## What to work on
Among the entries that follow, locate the line with "Catalogue ventilation" and the line with "ano em litígios envolvendo". Output those lines and all lines in between, exactly, minus the pictures.

###

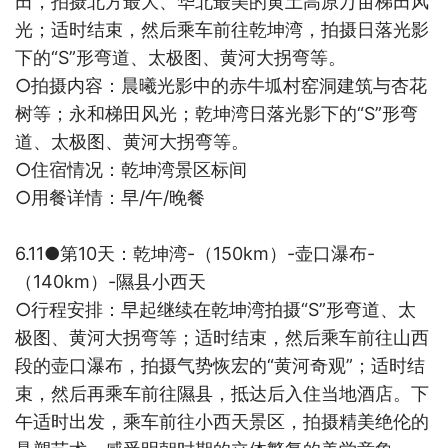
田，拍摄北方最大、华北最美的黄土高原万亩梯田风
光；适时结束，然后乘车前往乾坤湾，拍摄日落光影
下的“
S
”形弯道、太极图、黄河大拐弯等。
○
拍摄内容：
晨曦光影中的赤牛坬村窑洞建筑与杏花
树等；永和梯田风光；乾坤湾日落光影下的“
S
”形弯
道、太极图、黄河大拐弯等。
○
住宿情况：
乾坤湾景区标间
○
用餐详情：早
/
午
/
晚餐
6.11●
第
10
天：乾坤湾
-
（
150km
）
-
壶口瀑布
-
（
140km
）
-
隰县小西天
○
行程安排：早起继续在
乾坤湾拍摄“
S
”形弯道、太
极图、黄河大拐弯等；适时结束，然后乘车前往山西
段的壶口瀑布，拍摄气势恢宏的“黄河奇观”；适时结
束，然后再乘车前往隰县，抵达后入住当地酒店。下
午适时出发，乘车前往小西天景区，拍摄精美绝伦的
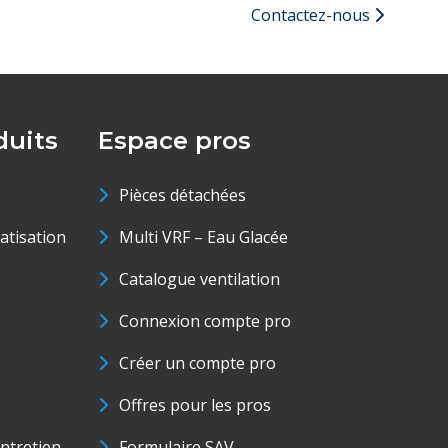
Contactez-nous
uits
Espace pros
Pièces détachées
matisation
Multi VRF – Eau Glacée
Catalogue ventilation
Connexion compte pro
Créer un compte pro
Offres pour les pros
ntretien
Formulaire SAV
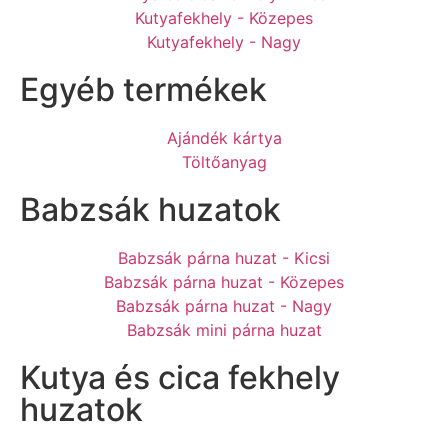
Kutyafekhely - Közepes
Kutyafekhely - Nagy
Egyéb termékek
Ajándék kártya
Töltőanyag
Babzsák huzatok
Babzsák párna huzat - Kicsi
Babzsák párna huzat - Közepes
Babzsák párna huzat - Nagy
Babzsák mini párna huzat
Kutya és cica fekhely
huzatok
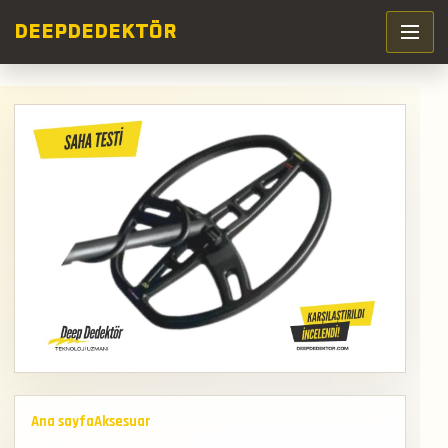
DEEP
DEDEKTÖR
Ana sayfa
Aksesuar
6 5x9 Başlık Ace Serisi Başlık 16 5x23cm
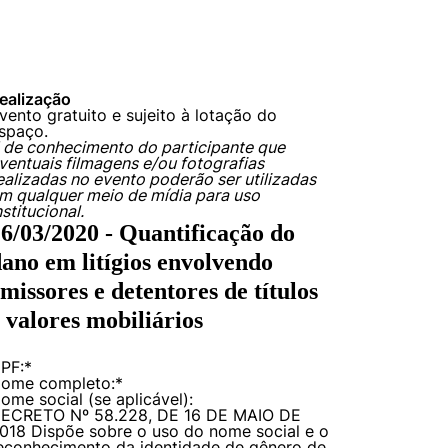
ealização
vento gratuito e sujeito à lotação do
spaço.
 de conhecimento do participante que
ventuais filmagens e/ou fotografias
ealizadas no evento poderão ser utilizadas
m qualquer meio de mídia para uso
nstitucional.
6/03/2020 - Quantificação do
ano em litígios envolvendo
missores e detentores de títulos
 valores mobiliários
PF:
*
ome completo:
*
ome social (se aplicável):
ECRETO Nº 58.228, DE 16 DE MAIO DE
018 Dispõe sobre o uso do nome social e o
econhecimento da identidade de gênero de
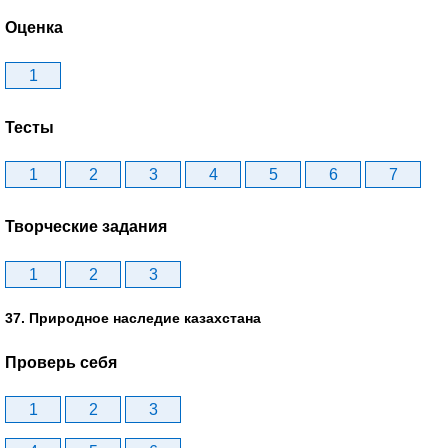
Оценка
1
Тесты
1
2
3
4
5
6
7
Творческие задания
1
2
3
37. Природное наследие казахстана
Проверь себя
1
2
3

###

## Exercise output
Catalogue ventilation
Connexion compte pro
Créer un compte pro
Offres pour les pros
ntretien
Formulaire SAV
Kutyafekhely - Közepes
Kutyafekhely - Nagy
Egyéb termékek
Ajándék kártya
Töltőanyag
Babzsák huzatok
Babzsák párna huzat - Kicsi
Babzsák párna huzat - Közepes
Babzsák párna huzat - Nagy
Babzsák mini párna huzat
Kutya és cica fekhely
huzatok
DEEP
DEDEKTÖR
Ana sayfa
Aksesuar
6 5x9 Başlık Ace Serisi Başlık 16 5x23cm
ealização
vento gratuito e sujeito à lotação do
spaço.
 de conhecimento do participante que
ventuais filmagens e/ou fotografias
ealizadas no evento poderão ser utilizadas
m qualquer meio de mídia para uso
nstitucional.
6/03/2020 - Quantificação do
ano em litígios envolvendo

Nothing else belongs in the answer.